Я даже задохнулся от такой глупости, думал, сейчас Алёна ему задаст. Сунулся на практику такой неуч! Но она только ещё сильнее разулыбалась, так что на щеках появились ямочки.
– А это, Вильямс, наша миссия и есть. Для чистоты экспериментов нужны здоровые животные. Сейчас вот мы закончим осмотр, а потом покажу вам заявки на них. Кому-то нужны только самые здоровые, в лабораторию Громова например. Они регенерацией занимаются сейчас. А кому-то, как когнитивистам, подойдёт и старое животное, зато контактное, расположенное к человеку.
– И вы решаете, кого куда направить? – спросил Вилли и поправил очки. В его голосе так ясно слышалось восхищение, что мне стало стыдно.
Алёна тоже покраснела.
– Не совсем так. Я даю характеристику, как можно более полную, и рекомендации. Решает всё-таки руководство. – При этих словах она так прищурилась, что я едва сдержал смех – очень похоже на Медузу вышло.
В следующем боксе были два кролика, сверкавшие красными злыми глазами, потом енотовидные собаки, у одной из которых оказалась повышенная температура, лабрадор по кличке Чарли, совсем старый чёрный медведь, списанный из цирка, и, наконец, в последнем ждал гризли.

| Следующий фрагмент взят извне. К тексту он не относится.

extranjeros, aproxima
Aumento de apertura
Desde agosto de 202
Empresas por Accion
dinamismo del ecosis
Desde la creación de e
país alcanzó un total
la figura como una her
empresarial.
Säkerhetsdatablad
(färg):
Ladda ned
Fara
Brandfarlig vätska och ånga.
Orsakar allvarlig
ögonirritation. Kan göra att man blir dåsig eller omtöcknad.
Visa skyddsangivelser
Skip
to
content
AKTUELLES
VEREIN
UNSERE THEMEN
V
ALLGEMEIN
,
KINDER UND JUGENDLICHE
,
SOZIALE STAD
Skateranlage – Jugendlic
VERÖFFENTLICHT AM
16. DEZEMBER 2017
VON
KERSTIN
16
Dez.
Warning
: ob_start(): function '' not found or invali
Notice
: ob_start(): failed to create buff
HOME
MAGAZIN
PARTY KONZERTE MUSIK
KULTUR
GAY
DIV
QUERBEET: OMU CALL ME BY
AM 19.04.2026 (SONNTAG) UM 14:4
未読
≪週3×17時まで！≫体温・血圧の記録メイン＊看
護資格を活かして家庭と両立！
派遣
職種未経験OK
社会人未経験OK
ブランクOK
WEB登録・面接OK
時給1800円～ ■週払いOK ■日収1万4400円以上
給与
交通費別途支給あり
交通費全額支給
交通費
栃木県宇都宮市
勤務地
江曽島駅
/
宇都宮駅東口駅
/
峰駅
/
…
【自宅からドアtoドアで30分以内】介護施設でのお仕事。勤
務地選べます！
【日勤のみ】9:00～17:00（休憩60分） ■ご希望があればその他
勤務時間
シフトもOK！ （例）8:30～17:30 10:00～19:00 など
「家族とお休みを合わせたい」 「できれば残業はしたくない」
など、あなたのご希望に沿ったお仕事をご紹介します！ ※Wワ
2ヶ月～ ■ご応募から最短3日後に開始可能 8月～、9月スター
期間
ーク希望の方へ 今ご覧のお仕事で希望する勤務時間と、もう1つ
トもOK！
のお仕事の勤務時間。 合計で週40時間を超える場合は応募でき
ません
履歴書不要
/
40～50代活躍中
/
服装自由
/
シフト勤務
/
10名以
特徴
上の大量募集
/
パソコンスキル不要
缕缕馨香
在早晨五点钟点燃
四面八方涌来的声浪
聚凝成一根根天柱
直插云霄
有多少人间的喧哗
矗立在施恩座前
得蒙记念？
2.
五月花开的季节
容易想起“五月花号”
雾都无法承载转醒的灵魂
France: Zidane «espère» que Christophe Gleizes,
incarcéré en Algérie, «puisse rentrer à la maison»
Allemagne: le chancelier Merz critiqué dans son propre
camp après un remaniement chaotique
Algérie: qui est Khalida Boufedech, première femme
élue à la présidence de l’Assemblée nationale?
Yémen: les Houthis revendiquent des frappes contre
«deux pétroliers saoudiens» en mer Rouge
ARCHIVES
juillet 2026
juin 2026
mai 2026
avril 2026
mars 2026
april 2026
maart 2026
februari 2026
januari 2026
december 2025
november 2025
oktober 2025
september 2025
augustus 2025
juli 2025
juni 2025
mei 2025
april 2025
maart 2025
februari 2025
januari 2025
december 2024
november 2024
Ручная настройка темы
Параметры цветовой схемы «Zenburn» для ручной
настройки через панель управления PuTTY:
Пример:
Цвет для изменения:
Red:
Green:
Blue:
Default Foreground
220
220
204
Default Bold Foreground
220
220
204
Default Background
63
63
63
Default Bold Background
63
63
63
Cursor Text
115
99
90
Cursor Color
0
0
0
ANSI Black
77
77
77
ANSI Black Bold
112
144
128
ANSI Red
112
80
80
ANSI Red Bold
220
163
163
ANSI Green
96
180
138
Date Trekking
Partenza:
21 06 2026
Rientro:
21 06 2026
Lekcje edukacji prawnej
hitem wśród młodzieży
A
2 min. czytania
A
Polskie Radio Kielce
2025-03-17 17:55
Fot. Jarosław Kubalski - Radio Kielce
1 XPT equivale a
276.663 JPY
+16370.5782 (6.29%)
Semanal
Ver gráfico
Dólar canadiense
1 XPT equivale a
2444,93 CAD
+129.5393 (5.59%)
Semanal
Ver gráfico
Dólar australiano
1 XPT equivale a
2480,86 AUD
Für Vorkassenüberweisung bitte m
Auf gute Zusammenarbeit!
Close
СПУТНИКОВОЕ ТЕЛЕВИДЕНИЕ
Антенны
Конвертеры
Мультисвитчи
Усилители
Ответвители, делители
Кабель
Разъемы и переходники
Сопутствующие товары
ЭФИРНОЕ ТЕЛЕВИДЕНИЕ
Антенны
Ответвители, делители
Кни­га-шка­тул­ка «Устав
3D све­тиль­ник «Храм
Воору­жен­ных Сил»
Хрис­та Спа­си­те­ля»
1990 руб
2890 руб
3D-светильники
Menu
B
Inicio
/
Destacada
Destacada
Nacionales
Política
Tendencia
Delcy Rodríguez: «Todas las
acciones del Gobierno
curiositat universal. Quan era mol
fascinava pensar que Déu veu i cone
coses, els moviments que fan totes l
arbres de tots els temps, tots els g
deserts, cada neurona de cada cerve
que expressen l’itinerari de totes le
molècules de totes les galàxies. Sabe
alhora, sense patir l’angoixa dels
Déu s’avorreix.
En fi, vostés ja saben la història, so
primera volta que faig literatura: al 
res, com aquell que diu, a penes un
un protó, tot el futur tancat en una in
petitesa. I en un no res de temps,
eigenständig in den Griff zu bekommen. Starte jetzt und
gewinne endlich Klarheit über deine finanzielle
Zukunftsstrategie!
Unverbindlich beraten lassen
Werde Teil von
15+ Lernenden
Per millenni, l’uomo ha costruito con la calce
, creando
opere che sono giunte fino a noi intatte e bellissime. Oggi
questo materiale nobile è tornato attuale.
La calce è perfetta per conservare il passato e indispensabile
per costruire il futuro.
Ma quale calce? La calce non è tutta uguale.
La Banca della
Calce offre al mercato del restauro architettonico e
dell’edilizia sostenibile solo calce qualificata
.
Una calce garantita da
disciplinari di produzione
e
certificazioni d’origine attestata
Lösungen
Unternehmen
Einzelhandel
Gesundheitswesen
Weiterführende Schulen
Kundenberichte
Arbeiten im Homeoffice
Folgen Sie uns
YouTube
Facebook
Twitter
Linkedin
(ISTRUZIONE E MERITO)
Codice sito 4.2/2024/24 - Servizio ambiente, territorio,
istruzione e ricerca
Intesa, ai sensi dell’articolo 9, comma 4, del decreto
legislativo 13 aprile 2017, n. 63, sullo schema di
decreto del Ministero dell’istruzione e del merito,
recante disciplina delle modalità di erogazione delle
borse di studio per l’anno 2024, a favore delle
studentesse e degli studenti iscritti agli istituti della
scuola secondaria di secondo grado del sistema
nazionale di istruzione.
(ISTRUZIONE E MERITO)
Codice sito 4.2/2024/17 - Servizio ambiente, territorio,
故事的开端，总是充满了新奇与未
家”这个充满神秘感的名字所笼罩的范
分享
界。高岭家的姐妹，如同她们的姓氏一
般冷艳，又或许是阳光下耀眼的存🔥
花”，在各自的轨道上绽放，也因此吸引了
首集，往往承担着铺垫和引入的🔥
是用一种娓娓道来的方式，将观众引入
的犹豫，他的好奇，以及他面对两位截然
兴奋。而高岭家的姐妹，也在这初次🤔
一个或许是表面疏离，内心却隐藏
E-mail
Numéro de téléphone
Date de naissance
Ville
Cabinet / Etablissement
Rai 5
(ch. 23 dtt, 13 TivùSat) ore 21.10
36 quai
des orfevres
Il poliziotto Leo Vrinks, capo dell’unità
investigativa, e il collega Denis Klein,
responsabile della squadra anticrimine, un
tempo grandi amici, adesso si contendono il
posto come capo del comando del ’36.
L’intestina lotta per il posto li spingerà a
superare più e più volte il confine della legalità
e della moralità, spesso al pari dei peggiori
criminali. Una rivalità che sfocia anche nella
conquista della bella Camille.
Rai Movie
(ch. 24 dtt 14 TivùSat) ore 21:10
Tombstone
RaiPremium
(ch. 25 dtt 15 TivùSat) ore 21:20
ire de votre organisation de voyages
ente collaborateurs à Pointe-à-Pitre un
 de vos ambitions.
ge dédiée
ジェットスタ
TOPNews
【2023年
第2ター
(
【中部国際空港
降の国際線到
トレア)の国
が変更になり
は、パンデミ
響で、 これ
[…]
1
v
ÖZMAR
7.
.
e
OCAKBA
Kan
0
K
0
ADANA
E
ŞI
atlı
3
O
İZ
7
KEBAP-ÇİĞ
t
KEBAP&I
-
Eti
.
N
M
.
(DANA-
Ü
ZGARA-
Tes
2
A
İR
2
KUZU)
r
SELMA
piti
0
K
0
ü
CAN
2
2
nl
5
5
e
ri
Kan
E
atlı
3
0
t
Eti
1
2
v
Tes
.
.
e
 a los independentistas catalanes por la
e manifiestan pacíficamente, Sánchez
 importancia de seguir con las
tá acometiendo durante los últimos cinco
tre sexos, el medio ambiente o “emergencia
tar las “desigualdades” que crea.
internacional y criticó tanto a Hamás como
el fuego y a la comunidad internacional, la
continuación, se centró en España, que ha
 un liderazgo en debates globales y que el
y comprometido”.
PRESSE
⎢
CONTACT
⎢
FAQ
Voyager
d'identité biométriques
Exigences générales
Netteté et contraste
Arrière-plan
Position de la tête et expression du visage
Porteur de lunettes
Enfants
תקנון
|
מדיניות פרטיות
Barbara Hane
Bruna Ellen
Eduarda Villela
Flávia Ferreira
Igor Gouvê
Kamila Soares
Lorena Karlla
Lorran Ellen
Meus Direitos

Честно говоря, к этому моменту я даже устал от впечатлений. Столько зверей, столько новых сведений! Алёна-то все показания анализатора записывала в смарт, а у меня голова вовсе не так хорошо обрабатывает информацию, уже ощущалась перегрузка. А тут ещё гризли! Может быть, поэтому к последнему боксу я позабыл уже все строгие инструкции и вошёл первый, сразу, как только дверь из стеклика отъехала в сторону. Вошёл и обомлел! Гризли лежал прямо на полу, не на кушетке, и был в аниме! Огромный, он занимал почти половину комнаты; я только один шаг сделал вперёд, подталкиваемый Савой, а очутился почти рядом с его огромной мордой. Вытянутые челюсти явно могли перекусить пополам мою руку одним махом. Шерсть медведя была темнее на холке и становилась светлее ближе к носу. Но больше всего впечатляли длинные, в полфута, жёлтые когти на лапах.
Сава рывком, довольно грубо отодвинул меня к стене и в одну секунду схватил зверя за загривок.
– Ах ты дрянь! – заорал он так, что у меня сердце в пятки ушло. – Сказано в человека превращаться, тварь! – Он приподнял голову медведя за шерсть и ударил его тяжёлым ботинком с железными набойками в челюсть.
Честно скажу, я зажмурился. Я уже говорил, что трусоват? Ну вот. Но зато всё слышал: Сава ещё несколько раз его ударил, а потом зверь начал трансформацию.
Вилли схватил меня за локоть – мои глаза открылись сами собой.